Is Orem the center of the (dance) universe?
by Amy Brunvand
After the Days of ’47 Parade, if you are feeling especially light-footed, un-selfconscious and ambitious, you can head downtown to the Rose Wagner and try out for season six of the Fox TV show “So You Think You Can Dance.”
Dancers from Utah have a pretty impressive record on the show. On last year’s fifth season Randi Evans (Orem) and Brandon Bryant (actually from Florida, but he dances with Odyssey Dance Theatre) both made the top 20 finalists.
During the fourth season of the show, no fewer than four Utah dancers were in the top 20: Chelsie Hightower (Orem) who currently has a job as a professional dancer on ABC’s show “Dancing With the Stars.”— She’ll be dancing with “King of the Cowboys” Ty Murray in season eight; Gev Manoukian (Centerville); Matt Dorame (actually from Arizona, but he dances with Odyssey Dance Theatre); and Thayne Jasperson (Springville). In the third season, Sabra Johnson (Roy) triumphed in first place, and in the second season, Jaymz Tuaileva (Orem) and Allison Holker (Orem) both made it to the top 20.
So there you have it. Orem, Utah is not only an indispensable word for crossword puzzle enthusiasts, it also seems to be the Center of the Universe for people who not only think they can dance, but actually can.
Strangely enough, the reason that so many reality TV dancers come from Orem seems to be a side effect of the fact that Utah County has so many Mormons. In 1959, Time Magazine declared “Mormons are easily the dancingest denomination in the U.S.,” and apparently they still are since Utah County, according to the Association for Religion Data Archives, is the Mormonest county in Utah with 89% adherents to the Church of Jesus Christ of Latter Day Saints.
In fact, the association between Mormonism and dancing is so strong that on July 17 and 18 the BYU Department of Dance is hosting a symposium on the theme “Embodied Believing: Faith in Motion.” In the call for papers, the working title was far more overtly Mormon: “Dancing the Doctrines: Theology in Motion.” Organizers pose questions such as: What does it mean to be a member of the Church and a dancer? What guiding principles issue forth from that knowledge, understanding? How do doctrines that concern the body inform the aesthetic, practice and moral choices that we make regarding what we put on stage? Why does the Church support touring to the extent it does? And in the present global economy is the ratio of resources between what is expended and what is gained as significant as it has been in the past?
Of course, the Mormon Church doesn’t have a corner on dancing and the association between dance and spirituality is strong in many religions —even the Unitarian Universalists, not typically known for their happy feet, had programs on “Dance as Spiritual Practice” and “Intergenerational Dances for Worship” when they met in Salt Lake City last month. However, it’s clear that the LDS church has somehow created a uniquely nurturing environment for certain kinds of dancing, and that’s a phenomenon worth investigating.

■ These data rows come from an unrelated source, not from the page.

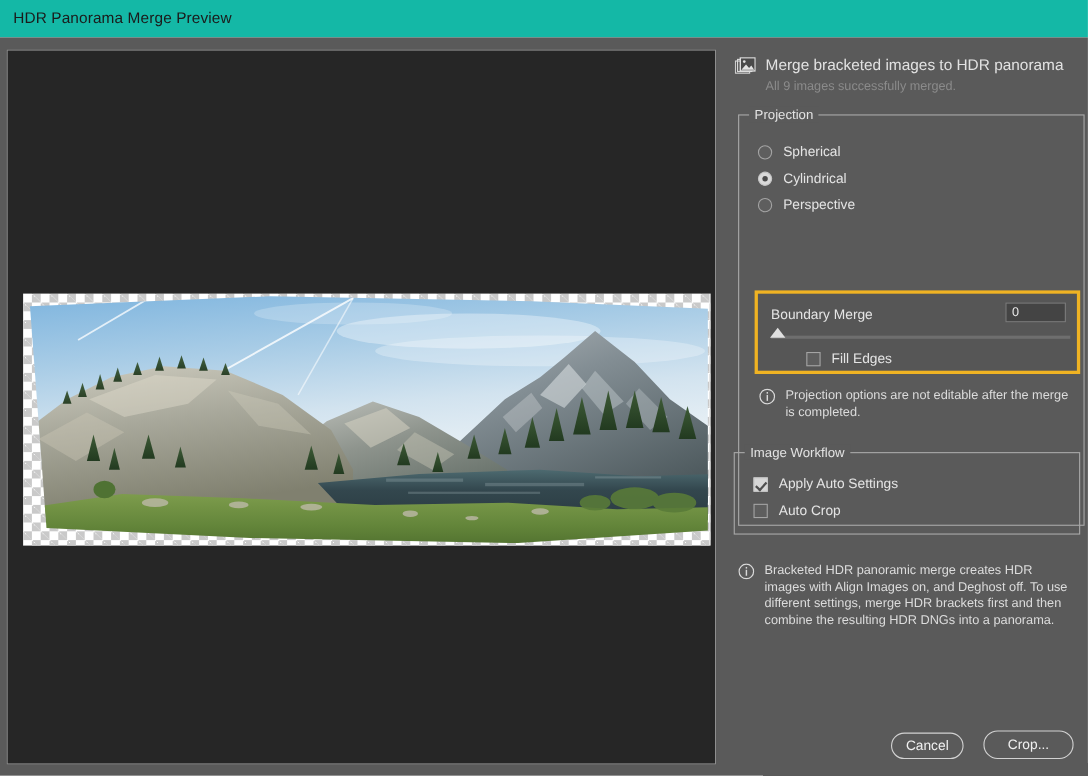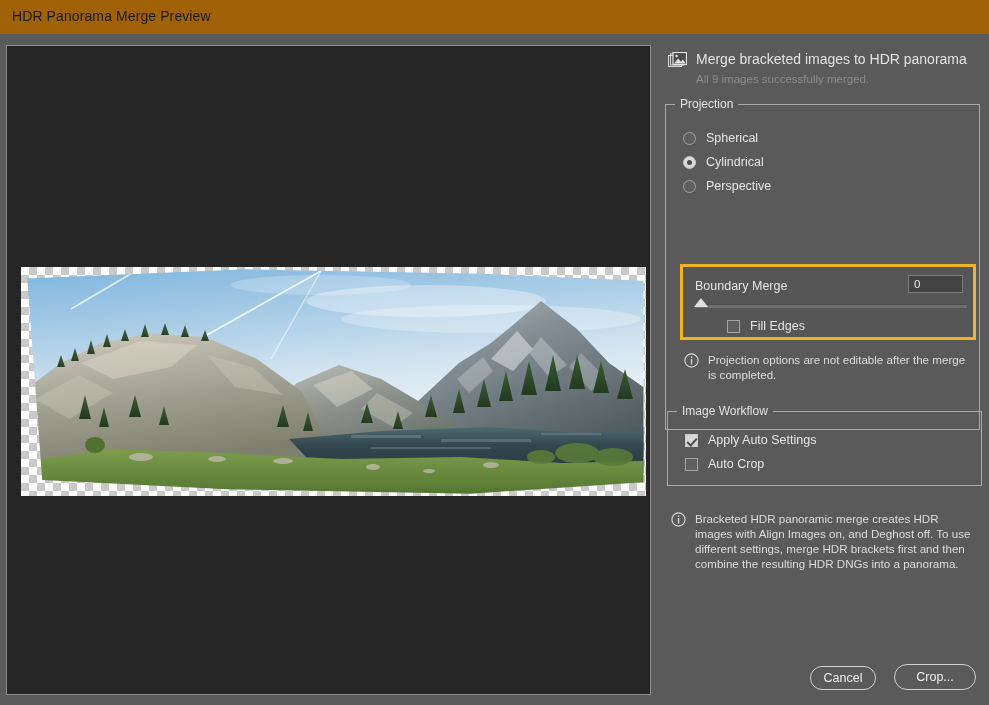--- a/index.html
+++ b/index.html
@@ -20,7 +20,7 @@
     position: absolute;
     left: 0; top: 0;
     width: 989px; height: 34px;
-    background: #a16207;
+    background: #14b8a6;
   }
   #titlebar .title-text {
     position: absolute;

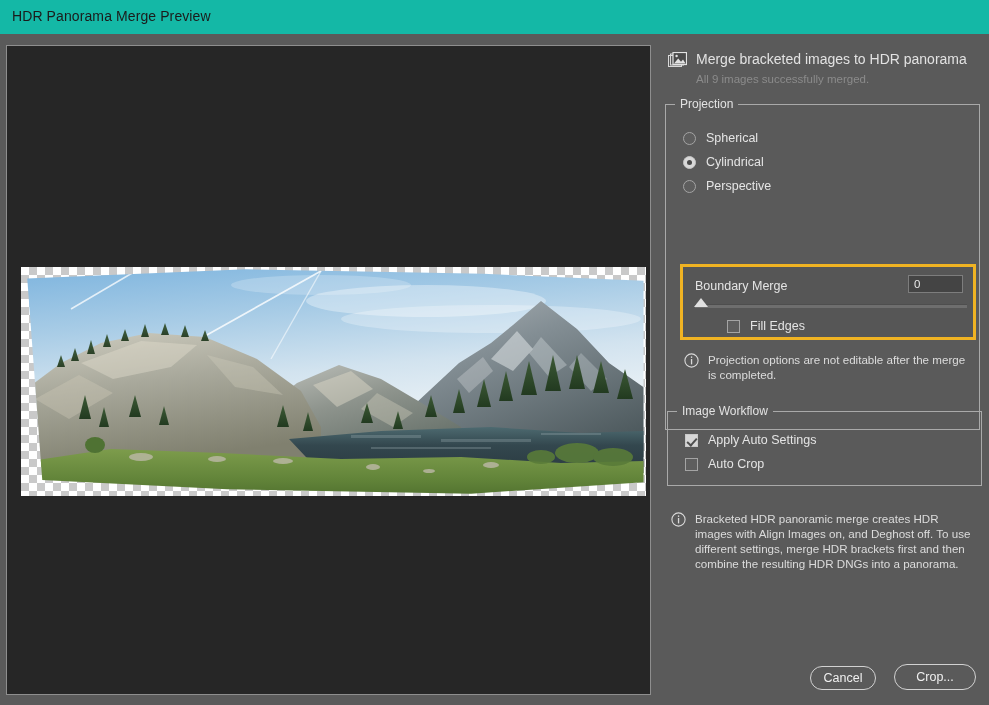--- a/index.html
+++ b/index.html
@@ -119,7 +119,7 @@
     white-space: nowrap;
   }
 
-  #grp-projection { left: 5px; top: 70px; width: 315px; height: 326px; }
+  #grp-projection { left: 11px; top: 70px; width: 315px; height: 374px; }
   #grp-workflow   { left: 7px; top: 377px; width: 315px; height: 75px; }
 
   

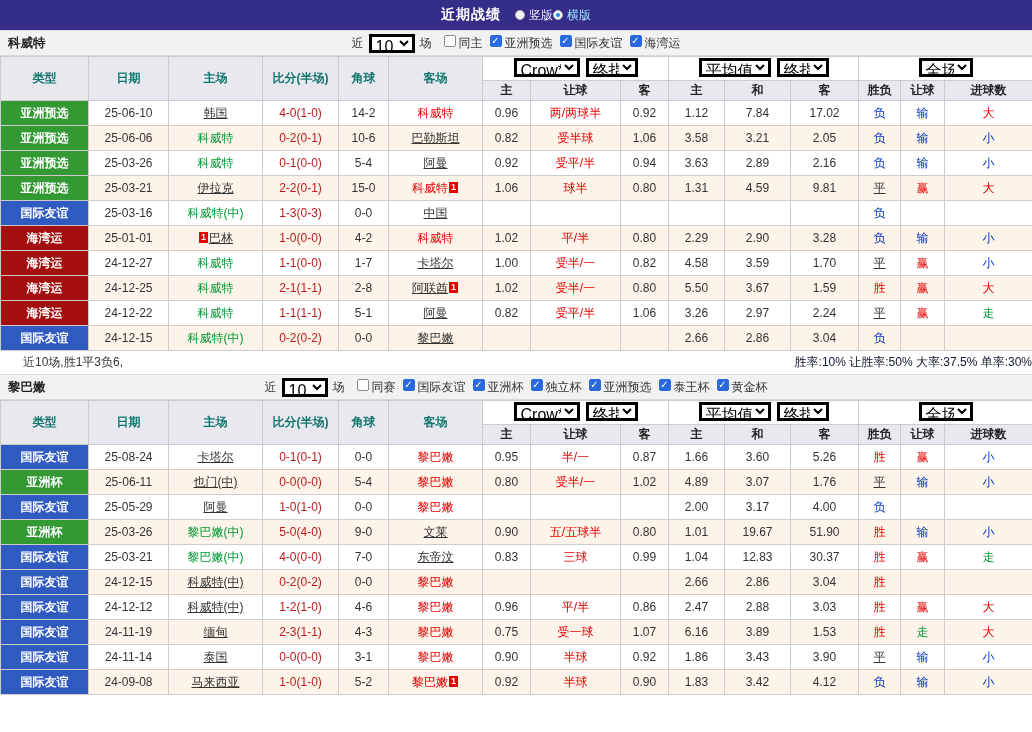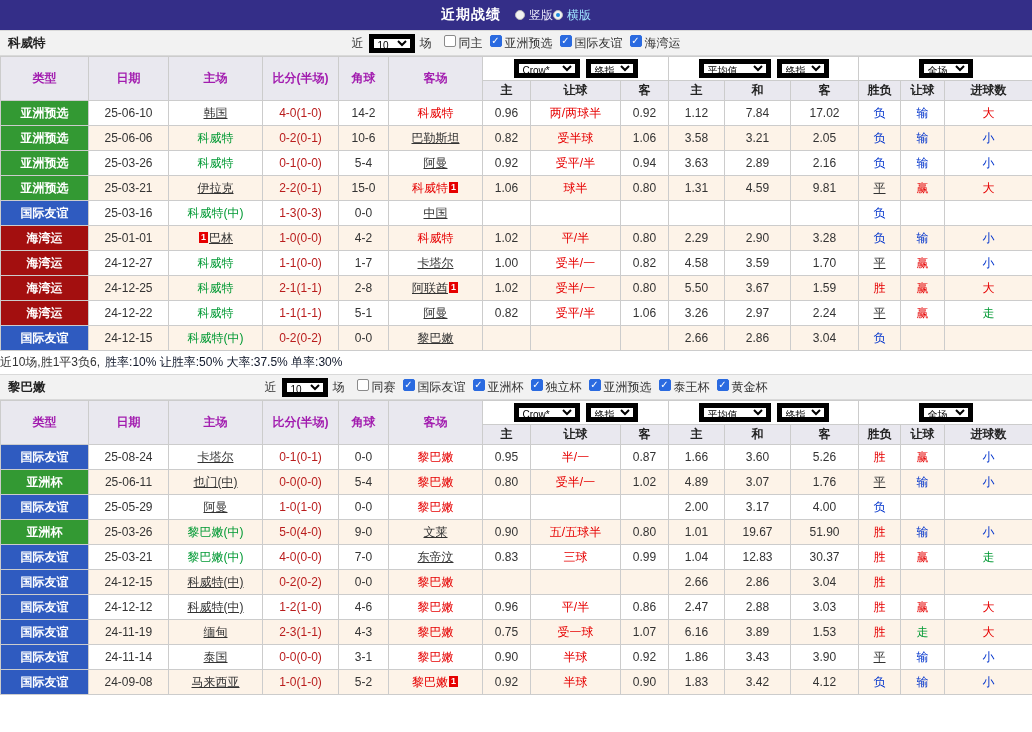--- a/index.html
+++ b/index.html
@@ -32,7 +32,7 @@
   }
   .teamname { position:absolute; left:8px; font-weight:bold; color:#222; font-size:12.5px; }
   .flabel { color:#333; }
-  select { font-family:inherit; font-size:10px; height:19px; border:5px solid #000000; background:#fff; }
+  select { font-family:inherit; font-size:16px; height:19px; border:3px solid #000000; background:#fff; }
   .count-select { width:46px; }
   .cbgroup { display:inline-flex; align-items:center; }
   .cb { display:inline-flex; gap:3px; margin-left:7px; cursor:pointer; }

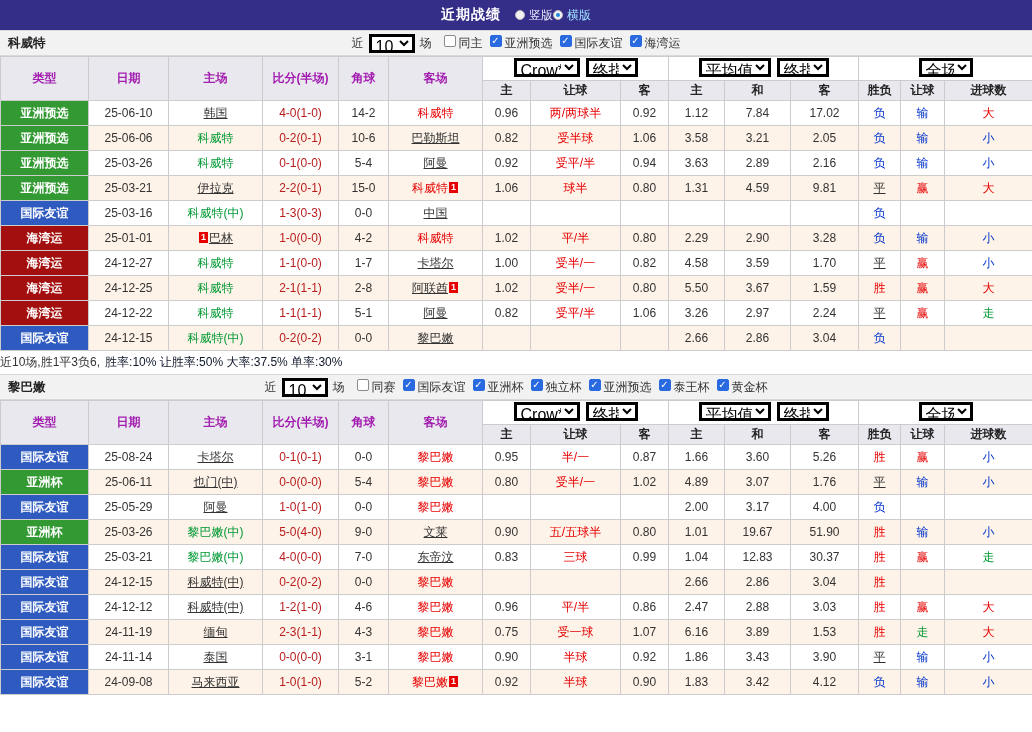--- a/index.html
+++ b/index.html
@@ -48,7 +48,7 @@
     border:1px solid #ccc; text-align:center; padding:0 1px; height:25px;
     overflow:hidden; white-space:nowrap;
   }
-  thead th.th-main { background:#e9e8ef; font-weight:bold; color:#a21caf; }
+  thead th.th-main { background:#e9e8ef; font-weight:bold; color:#0f766e; }
   thead th.th-dd { background:#fff; height:24px; }
   thead th.th-sub { background:#e9e8ef; font-weight:bold; color:#222; height:20px; }
   tbody tr:nth-child(even) { background:#fdf3e8; }

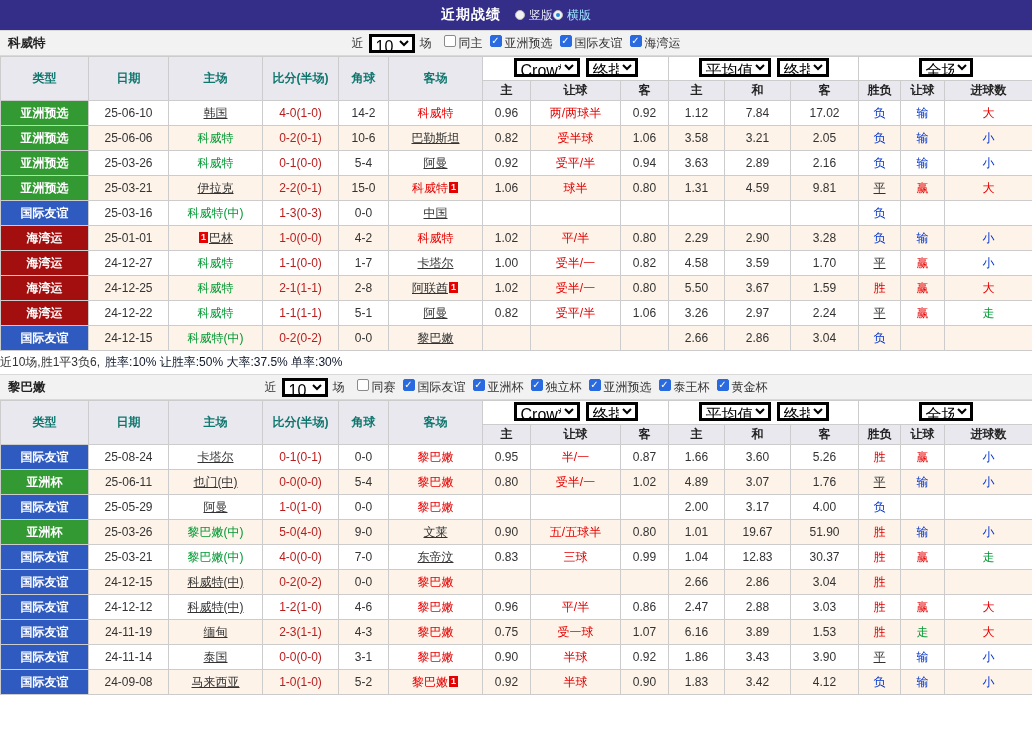--- a/index.html
+++ b/index.html
@@ -69,8 +69,9 @@
   }
   
   .summary {
-    height:23px; display:flex; align-items:center; justify-content:flex-start; gap:5px;
+    height:23px; display:flex; align-items:center; justify-content:space-between; gap:5px;
     background:#fff;
+    margin-left:23px;
   }
   .summary .stats { color:#0f172a; }
 </style>

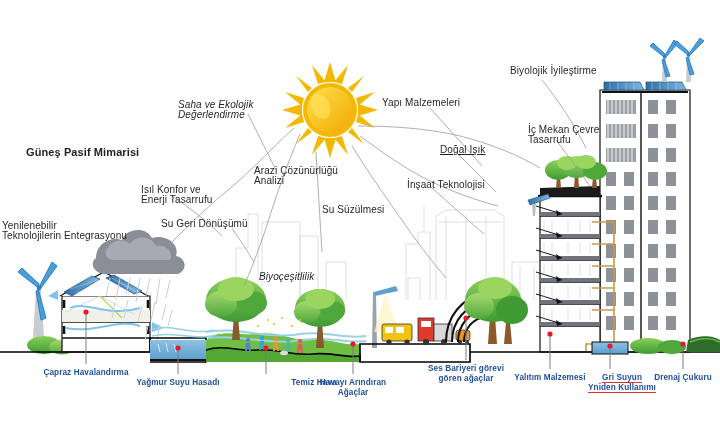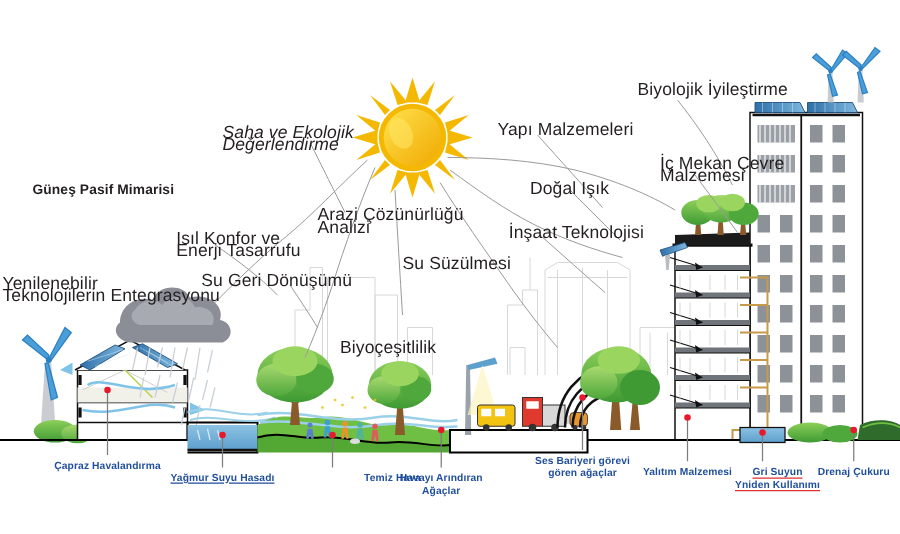--- a/index.html
+++ b/index.html
@@ -5,7 +5,7 @@
   html,body{margin:0;padding:0;background:#fff;}
   #root{position:relative;width:720px;height:427px;background:#ffffff;
         font-family:"Liberation Sans","DejaVu Sans",sans-serif;overflow:hidden;}
-  .lbl{position:absolute;color:#231f20;font-size:14px;line-height:10.4px;
+  .lbl{position:absolute;color:#231f20;font-size:10px;line-height:10.4px;
        letter-spacing:.1px;white-space:pre-line;}
   .lbl.b{font-weight:bold;font-size:11px;}
   .blbl{position:absolute;color:#1f4e9c;font-size:8.2px;line-height:10px;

The 24th of July is kind of an odd holiday for us non-Mormons. On the one hand, it specifically celebrates July 24, 1847 when Brigham Young and the Mormon pioneers arrived in the Salt Lake Valley. On the other, as the Utah History Encyclopedia points out: “In larger cities, especially, the celebration has become more secular, and is seen as a means of coming together and celebrating the society that has been built by Mormons and non-Mormons alike.”
Sometimes “coming together” isn’t all that easy, but if you are looking for something to celebrate on the 24th, remember this intriguing, delightful and satisfying fact: You live near the Center of the (dance) Universe.
Amy Brunvand is a librarian and a dance enthusiast.